* **JOB**
Rewrite the lines of text in the entries below, replacing "Dept." with "Department" and keeping everything else the same. Omit the pictures from your answer.

* **Transcribed page contents**
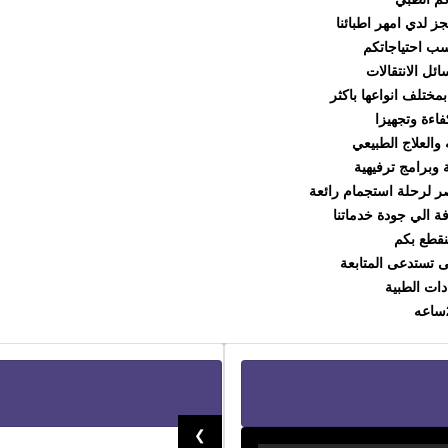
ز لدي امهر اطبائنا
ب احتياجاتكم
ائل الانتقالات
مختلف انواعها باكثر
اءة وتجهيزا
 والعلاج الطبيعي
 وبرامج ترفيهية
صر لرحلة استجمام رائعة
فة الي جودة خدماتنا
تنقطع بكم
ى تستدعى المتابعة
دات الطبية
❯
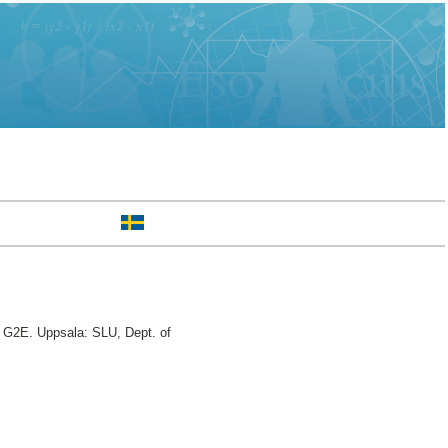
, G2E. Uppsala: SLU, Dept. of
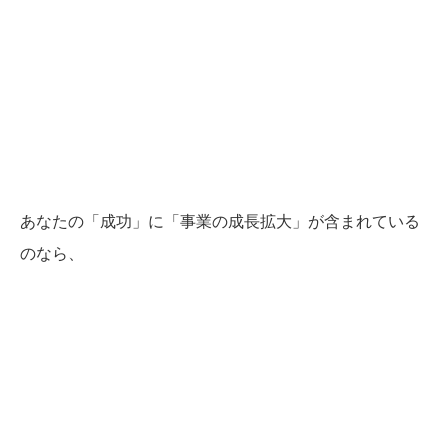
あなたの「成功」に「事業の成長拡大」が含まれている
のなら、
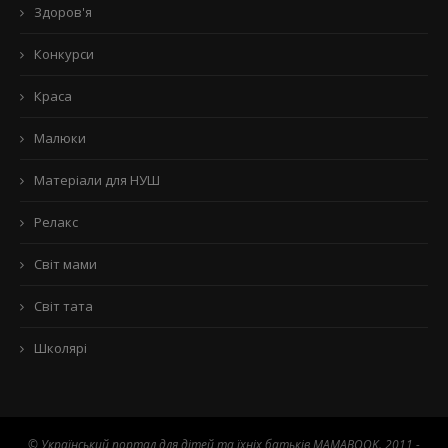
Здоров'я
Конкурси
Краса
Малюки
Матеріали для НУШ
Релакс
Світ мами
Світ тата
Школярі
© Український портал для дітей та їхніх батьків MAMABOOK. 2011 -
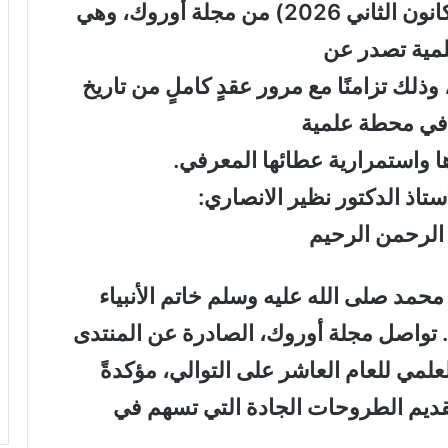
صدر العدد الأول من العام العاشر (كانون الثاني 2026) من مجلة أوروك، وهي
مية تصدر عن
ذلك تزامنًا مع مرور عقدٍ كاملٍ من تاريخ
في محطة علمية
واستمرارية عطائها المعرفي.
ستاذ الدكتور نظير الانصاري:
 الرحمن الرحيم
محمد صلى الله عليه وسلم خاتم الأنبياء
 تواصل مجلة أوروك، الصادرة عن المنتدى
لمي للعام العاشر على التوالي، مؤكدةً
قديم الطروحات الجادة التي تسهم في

* **RESULT OF THE TASK**
ز لدي امهر اطبائنا
ب احتياجاتكم
ائل الانتقالات
مختلف انواعها باكثر
اءة وتجهيزا
 والعلاج الطبيعي
 وبرامج ترفيهية
صر لرحلة استجمام رائعة
فة الي جودة خدماتنا
تنقطع بكم
ى تستدعى المتابعة
دات الطبية
❯
, G2E. Uppsala: SLU, Department of
あなたの「成功」に「事業の成長拡大」が含まれている
のなら、
Здоров'я
Конкурси
Краса
Малюки
Матеріали для НУШ
Релакс
Світ мами
Світ тата
Школярі
© Український портал для дітей та їхніх батьків MAMABOOK. 2011 -
صدر العدد الأول من العام العاشر (كانون الثاني 2026) من مجلة أوروك، وهي
مية تصدر عن
ذلك تزامنًا مع مرور عقدٍ كاملٍ من تاريخ
في محطة علمية
واستمرارية عطائها المعرفي.
ستاذ الدكتور نظير الانصاري:
 الرحمن الرحيم
محمد صلى الله عليه وسلم خاتم الأنبياء
 تواصل مجلة أوروك، الصادرة عن المنتدى
لمي للعام العاشر على التوالي، مؤكدةً
قديم الطروحات الجادة التي تسهم في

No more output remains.